The functional studies indicate that the insertion of 18 amino acids in the cyclic nucleotide binding domain results in defective trafficking of the mutant hERG channel. Defective trafficking of mutant hERG channels has been shown to be the most common mechanism in LQT2 missense mutations [22
]. These trafficking deficient hERG mutants are retained in the endoplasmic reticulum due to prolonged association with chaperone proteins calnexin, Hsp70 or Hsp90, and are rapidly degraded by the ubiquitin proteasome pathway [29
]. It is noted that all LQT2 mutations in the cyclic nucleotide binding domain lead to defective trafficking of mutant channels [22
]. The large insertion caused by the cryptic splicing involves a highly ordered structure in β5 region of the cyclic nucleotide binding domain, which has been shown to play an important role in hERG channel trafficking [32
]. The present results also show that coexpression of mutant and WT channels leads to a dominant negative suppression of WT channel function by intracellular retention of heteromeric channels. The presence of the dominant negative effect is consistent with the observed clinical presentation of the patients carrying the 2398+1G>C mutation. Four of seven mutation carriers had syncope episodes. Previous phenotype-genotype correlation studies have shown that patients with mutations in the pore region of the hERG gene are at markedly increased risk for arrhythmia-related cardiac events compared with patients with nonpore mutations [33
]. One of the families (family 2) in the present study was also included in that report. Although this family was assigned to the nonpore mutation group, the mutation carriers from this family appear to have a higher risk for arrhythmia-related cardiac events than other patients with nonpore mutations. Three of five mutation carriers in this family had syncope episodes and one of them developed cardiac arrest. Two patients in this family required ICD therapy. Our present study suggests that the severe clinical phenotype of this family might be explained by the presence of the dominant negative effect observed in the 2398+1G>C mutation.

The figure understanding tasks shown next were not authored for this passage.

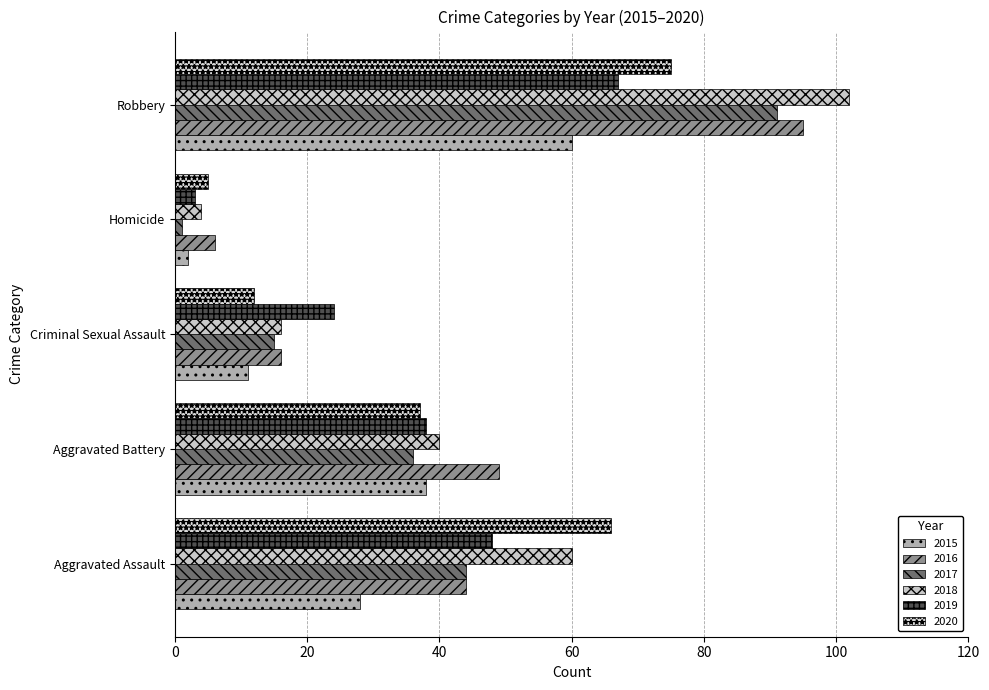

What is the difference between the 2015 values at Robbery and Aggravated Assault?

32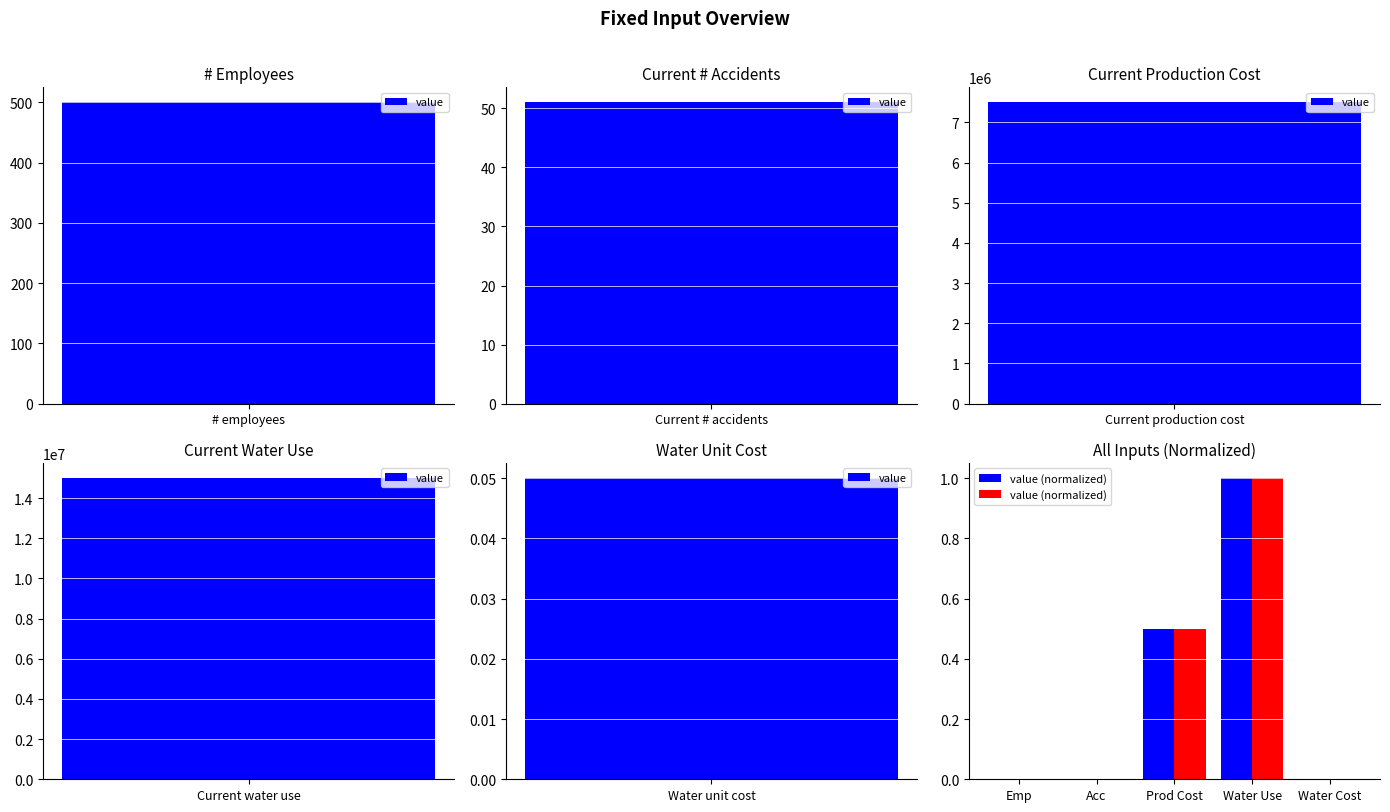

The chart shows a value of 0.0 at Water Cost. True or false?

False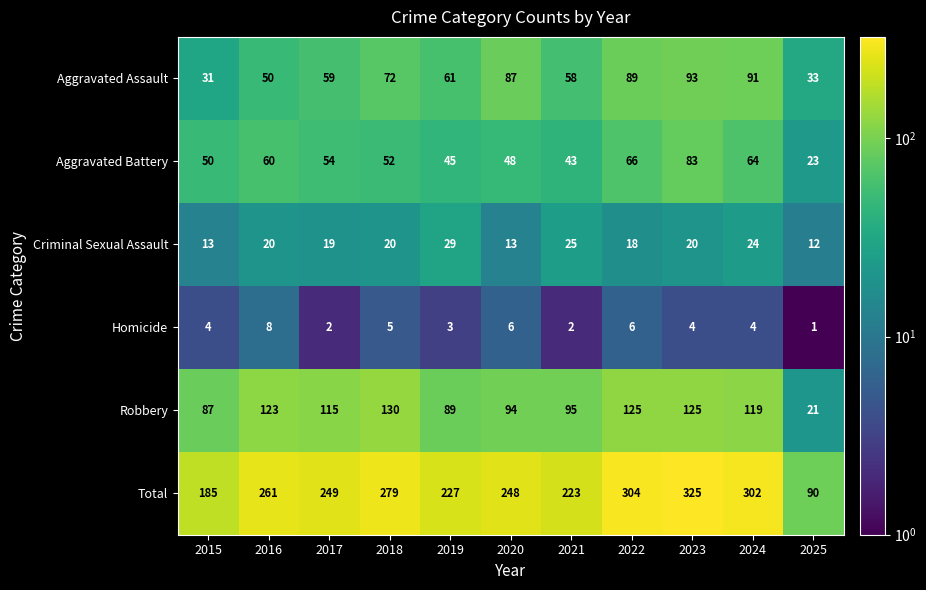

At 2024, list the series in order from smallest to largest.

Homicide, Criminal Sexual Assault, Aggravated Battery, Aggravated Assault, Robbery, Total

In conclusion, the 2398+1G>C mutation disrupts the normal splicing and leads to the activation of a downstream cryptic site. The cryptic splicing results in a full-length hERG channel with an insertion of 18 amino acids, leading to a trafficking defect of the mutant channel. These findings indicate that functional analyses at both mRNA and protein levels are important for obtaining a full understanding of putative splice site mutations in hERG. The identification of the pathogenic mechanisms of hERG mutations will facilitate the studies of genotype-phenotype relationship in LQT2.